If you are the personal representative or executor of an estate, you may encounter some obstacles as you assume your role and fulfill your duties. Beneficiaries of the estate may start to doubt the validity of the will, question your authority or squabble amongst one another.
It is vital to be ready for a will contest because estate disputes are always possible.
According to Florida probate laws, it is your obligation as the personal representative to defend the estate against any litigation. Here is some pertinent information on how to respond to a will challenge.
Reasons for disputing a will
Dissatisfaction with estate distribution is not enough for an heir to begin probate litigation. An heir must have legitimate grounds for filing a will contest.
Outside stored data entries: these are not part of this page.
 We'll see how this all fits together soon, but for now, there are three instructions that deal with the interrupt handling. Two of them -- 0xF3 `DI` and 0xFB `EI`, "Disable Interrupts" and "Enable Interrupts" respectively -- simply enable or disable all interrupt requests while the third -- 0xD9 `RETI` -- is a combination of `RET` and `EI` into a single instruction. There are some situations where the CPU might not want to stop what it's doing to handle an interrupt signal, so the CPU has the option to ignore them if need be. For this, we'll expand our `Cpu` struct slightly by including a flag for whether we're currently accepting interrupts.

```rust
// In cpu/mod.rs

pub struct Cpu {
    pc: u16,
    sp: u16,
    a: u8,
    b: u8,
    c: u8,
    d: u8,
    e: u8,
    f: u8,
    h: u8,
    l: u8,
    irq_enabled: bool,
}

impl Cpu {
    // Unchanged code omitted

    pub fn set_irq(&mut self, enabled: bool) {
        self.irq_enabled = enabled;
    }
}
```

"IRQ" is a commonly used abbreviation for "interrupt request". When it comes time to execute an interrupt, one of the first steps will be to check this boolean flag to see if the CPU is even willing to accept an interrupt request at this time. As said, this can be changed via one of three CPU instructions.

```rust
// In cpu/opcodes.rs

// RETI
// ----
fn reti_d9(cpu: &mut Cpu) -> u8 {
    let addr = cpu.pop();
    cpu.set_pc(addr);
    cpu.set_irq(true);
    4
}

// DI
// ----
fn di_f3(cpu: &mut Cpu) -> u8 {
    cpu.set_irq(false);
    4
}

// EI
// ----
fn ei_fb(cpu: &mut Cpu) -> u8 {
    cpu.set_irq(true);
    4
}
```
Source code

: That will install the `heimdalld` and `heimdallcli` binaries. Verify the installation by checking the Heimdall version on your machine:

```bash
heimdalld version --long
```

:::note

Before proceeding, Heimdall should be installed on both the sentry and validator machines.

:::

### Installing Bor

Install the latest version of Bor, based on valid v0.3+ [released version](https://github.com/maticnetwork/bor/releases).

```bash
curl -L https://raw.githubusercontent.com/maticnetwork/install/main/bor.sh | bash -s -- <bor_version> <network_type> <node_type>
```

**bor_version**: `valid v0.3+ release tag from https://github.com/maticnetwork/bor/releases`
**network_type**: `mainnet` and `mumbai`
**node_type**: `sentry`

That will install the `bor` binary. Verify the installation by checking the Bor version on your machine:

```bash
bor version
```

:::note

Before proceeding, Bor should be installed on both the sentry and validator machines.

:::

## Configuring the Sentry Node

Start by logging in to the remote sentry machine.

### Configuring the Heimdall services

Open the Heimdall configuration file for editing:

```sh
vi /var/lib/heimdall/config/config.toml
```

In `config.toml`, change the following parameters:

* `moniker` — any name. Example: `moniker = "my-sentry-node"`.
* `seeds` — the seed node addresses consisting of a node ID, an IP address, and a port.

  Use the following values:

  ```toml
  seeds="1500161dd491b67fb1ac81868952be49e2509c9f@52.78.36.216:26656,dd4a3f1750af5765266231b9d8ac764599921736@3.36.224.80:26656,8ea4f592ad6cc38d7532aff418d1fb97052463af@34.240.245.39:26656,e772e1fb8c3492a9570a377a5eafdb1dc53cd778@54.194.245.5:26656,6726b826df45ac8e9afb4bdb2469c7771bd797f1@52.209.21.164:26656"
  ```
Some common legal grounds for disputing a will include:
- Mental incompetence of the decedent due to dementia, Alzheimer’s, mental illness or other medical conditions
- Undue influence of the decedent by a third party because of age or illness
- Improper signing, inadequate witnesses or invalid execution
- The decedent falling victim to fraud
The person litigating the will must have sufficient evidence of one or more of these claims to succeed.
Proving the will is valid
If someone starts contesting the will, it is your job to show the document is legitimate. Potential evidence may include testimony from witnesses of the will signing and the health care providers of the decedent. Written letters and other documents from the deceased individual about his or her wishes regarding asset distribution may also be useful.
Going to trial or settling
Once you and your attorney understand all the facts surrounding the will contest, it is time to determine whether you should bring the case to trial or offer the litigator a settlement. The decision will largely depend on the strength or weakness of both arguments.